My history of the Soviet Union professor said Stalin was planning another Great Purge, so the postwar generation would fear the system as much as their elders. She’s convinced he would’ve escalated Korea into WWIII once Eisenhower was in office. If there’s no WWIII, biggest difference is the Cold War is focused on Europe and East Asia — Stalin saw the Third World as a bunch of backwards capitalist stooges. Oh, and Mao would follow Stalin to the hilt.
 
My history of the Soviet Union professor said Stalin was planning another Great Purge, so the postwar generation would fear the system as much as their elders. She’s convinced he would’ve escalated Korea into WWIII once Eisenhower was in office. If there’s no WWIII, biggest difference is the Cold War is focused on Europe and East Asia — Stalin saw the Third World as a bunch of backwards capitalist stooges. Oh, and Mao would follow Stalin to the hilt.

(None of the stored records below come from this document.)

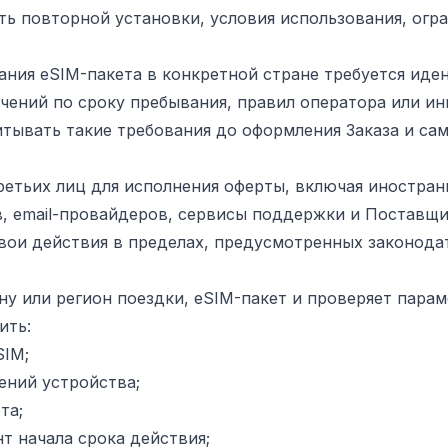
ть повторной установки, условия использования, огр
вания eSIM-пакета в конкретной стране требуется иде
чений по сроку пребывания, правил оператора или и
итывать такие требования до оформления Заказа и са
третьих лиц для исполнения оферты, включая иностра
, email-провайдеров, сервисы поддержки и Поставщи
свои действия в пределах, предусмотренных законод
ану или регион поездки, eSIM-пакет и проверяет парам
ить:
SIM;
ений устройства;
та;
т начала срока действия;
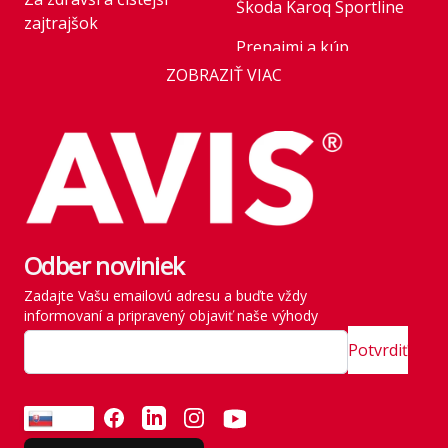
Škoda Karoq Sportline
zajtrajšok
Prenajmi a kúp
Business
ZOBRAZIŤ VIAC
Novinka v ponuke:
AVIS Prešov
Honda HR-V Advance
Style Plus
Kariéra
Parkovanie pre rastúce
Franchise
flotily: nové modely
Kľúčoví zamestnanci
mobility v roku 2026
štátu
Odber noviniek
Rezervácia vozidla
História
Zadajte Vašu emailovú adresu a buďte vždy
Vyzdvihnutie vozidla
informovaní a pripravený objaviť naše výhody
SITE MAP
Zavádzame vlastné
Potvrdiť
emisné normy
Odvezte si všetko naraz
FACEBOOK
LINKEDIN
INSTAGRAM
YOUTUBE
SK
Emisie neberieme na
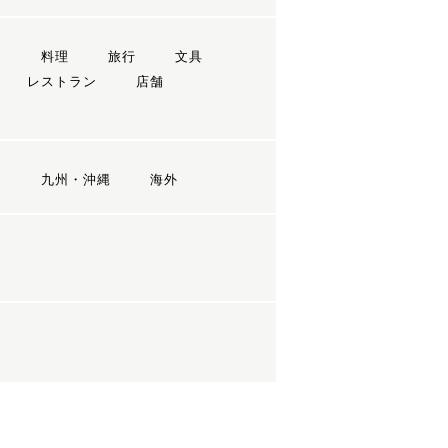
ン
料理
旅行
文具
レストラン
店舗
国
九州・沖縄
海外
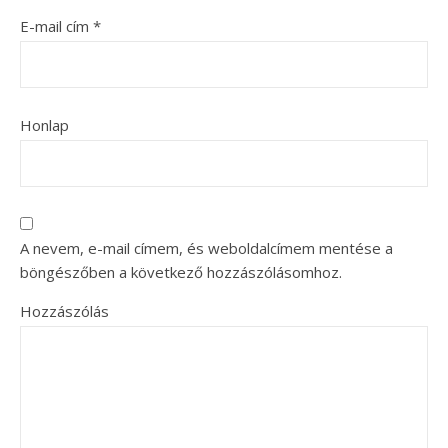
E-mail cím
*
Honlap
A nevem, e-mail címem, és weboldalcímem mentése a
böngészőben a következő hozzászólásomhoz.
Hozzászólás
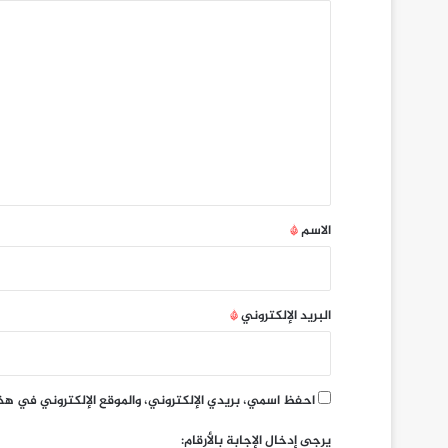
ا
ل
ت
ع
ل
ي
ق
*
الاسم
*
البريد الإلكتروني
*
احفظ اسمي، بريدي الإلكتروني، والموقع الإلكتروني في هذ
يرجى إدخال الإجابة بالأرقام:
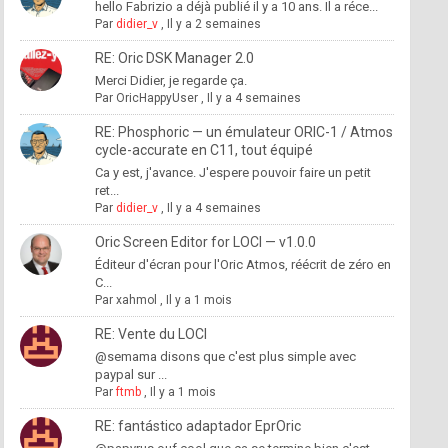
hello Fabrizio a déjà publié il y a 10 ans. Il a réce...
Par
didier_v
,
Il y a 2 semaines
RE: Oric DSK Manager 2.0
Merci Didier, je regarde ça.
Par
OricHappyUser
,
Il y a 4 semaines
RE: Phosphoric — un émulateur ORIC-1 / Atmos
cycle-accurate en C11, tout équipé
Ca y est, j'avance. J'espere pouvoir faire un petit
ret...
Par
didier_v
,
Il y a 4 semaines
Oric Screen Editor for LOCI — v1.0.0
Éditeur d'écran pour l'Oric Atmos, réécrit de zéro en
C...
Par
xahmol
,
Il y a 1 mois
RE: Vente du LOCI
@semama disons que c'est plus simple avec
paypal sur ...
Par
ftmb
,
Il y a 1 mois
RE: fantástico adaptador EprOric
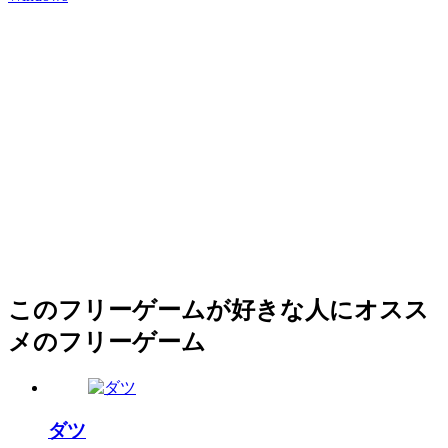
このフリーゲームが好きな人にオスス
メのフリーゲーム
ダツ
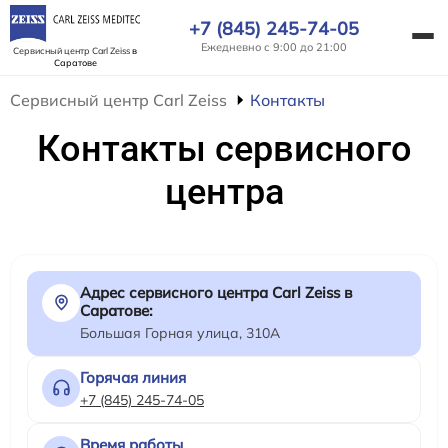
+7 (845) 245-74-05
Ежедневно с 9:00 до 21:00
Сервисный центр Carl Zeiss
в
Саратове
Сервисный центр Carl Zeiss
Контакты
Контакты сервисного
центра
Адрес сервисного центра Carl Zeiss в
Саратове:
Большая Горная улица, 310А
Горячая линия
+7 (845) 245-74-05
Время работы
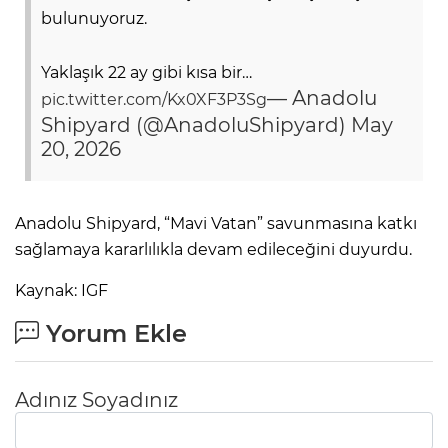
bulunuyoruz.
Yaklaşık 22 ay gibi kısa bir…
— Anadolu
pic.twitter.com/Kx0XF3P3Sg
Shipyard (@AnadoluShipyard)
May
20, 2026
Anadolu Shipyard, “Mavi Vatan” savunmasına katkı
sağlamaya kararlılıkla devam edileceğini duyurdu.
Kaynak: IGF
Yorum Ekle
Adınız Soyadınız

I don't think Stalin would escalate Korea. He surely knew about the massive disparity in nuclear weapons and he didn't want to rule an ash heap.
 

thorr97

Banned
Thon,

I don't think Stalin would escalate Korea. He surely knew about the massive disparity in nuclear weapons and he didn't want to rule an ash heap.

And there's the dilemma's horns.

If Stalin orders the North Koreans to accept a negotiated war's end then he'll be seen as having folded in the face of the West's "aggression." That will have huge implications for the Communist movements worldwide. It will have huge implications for Sino-Soviet relations as the Chinese poured huge numbers of their troops into that meatgrinder at Stalin's behest. A negotiated peace means all those lives - and all that risk - was for nothing.

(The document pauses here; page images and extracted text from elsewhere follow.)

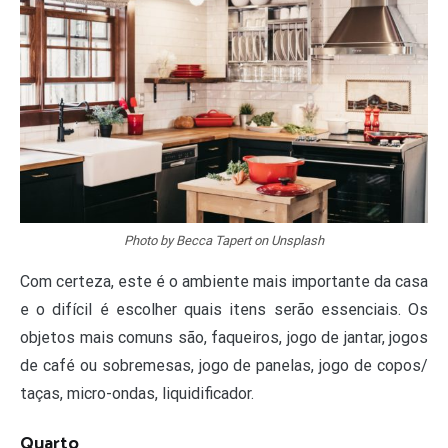
Photo by Becca Tapert on Unsplash
Com certeza, este é o ambiente mais importante da casa
e o difícil é escolher quais itens serão essenciais. Os
objetos mais comuns são, faqueiros, jogo de jantar, jogos
de café ou sobremesas, jogo de panelas, jogo de copos/
taças, micro-ondas, liquidificador.
Quarto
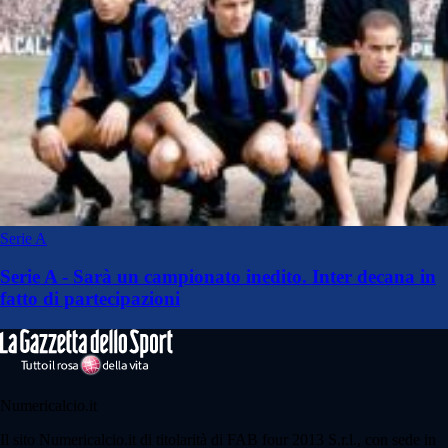
Serie A
Serie A - Sarà un campionato inedito. Inter decana in
fatto di partecipazioni
Numericalcio.it
Il sito Numericalcio.it di titolarità di FAB four 2013 S.r.l., con sede in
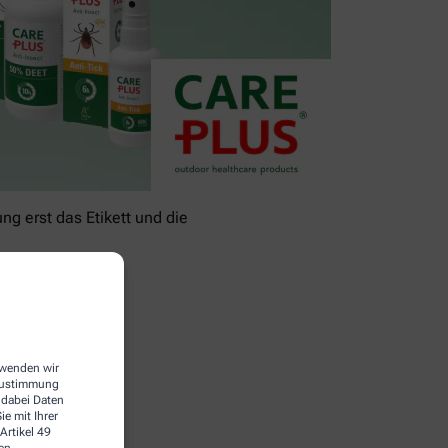
g erst das Etikett und die
erwenden wir
 Zustimmung
 dabei Daten
e mit Ihrer
Artikel 49
en.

If Stalin orders the war to continue then the pressure would mount for the US to do something truly decisive - as in making some Instant Sunshine™ take place over key targets in North Korea (at the least) and perhaps ones just over the border in China itself. The escalation spiral from that would be dangerous, yes, but it's one in which the Soviet's would lose an increasing amount the longer they let it run.

In OTL, the Soviets were able to avoid most of the damage that came with that negotiated end to the Korean war by essentially blaming it all on Stalin. Korea was "his" mistake and not the mistake of the Soviet Union nor of its new leaders.

In this ATL, I don't know which way Uncle Joe would go. Keeping the war going would risk those A-Bombs dropping. But Stalin might be betting that the West wouldn't have the stones to do that and that we'd blink first. That's a dangerous bet to be putting down.
 
Thon,



And there's the dilemma's horns.

If Stalin orders the North Koreans to accept a negotiated war's end then he'll be seen as having folded in the face of the West's "aggression." That will have huge implications for the Communist movements worldwide. It will have huge implications for Sino-Soviet relations as the Chinese poured huge numbers of their troops into that meatgrinder at Stalin's behest. A negotiated peace means all those lives - and all that risk - was for nothing.

If Stalin orders the war to continue then the pressure would mount for the US to do something truly decisive - as in making some Instant Sunshine™ take place over key targets in North Korea (at the least) and perhaps ones just over the border in China itself. The escalation spiral from that would be dangerous, yes, but it's one in which the Soviet's would lose an increasing amount the longer they let it run.

In OTL, the Soviets were able to avoid most of the damage that came with that negotiated end to the Korean war by essentially blaming it all on Stalin. Korea was "his" mistake and not the mistake of the Soviet Union nor of its new leaders.

In this ATL, I don't know which way Uncle Joe would go. Keeping the war going would risk those A-Bombs dropping. But Stalin might be betting that the West wouldn't have the stones to do that and that we'd blink first. That's a dangerous bet to be putting down.

I suspect the moment the first bombs drop he'd wash his hands of Korea and China.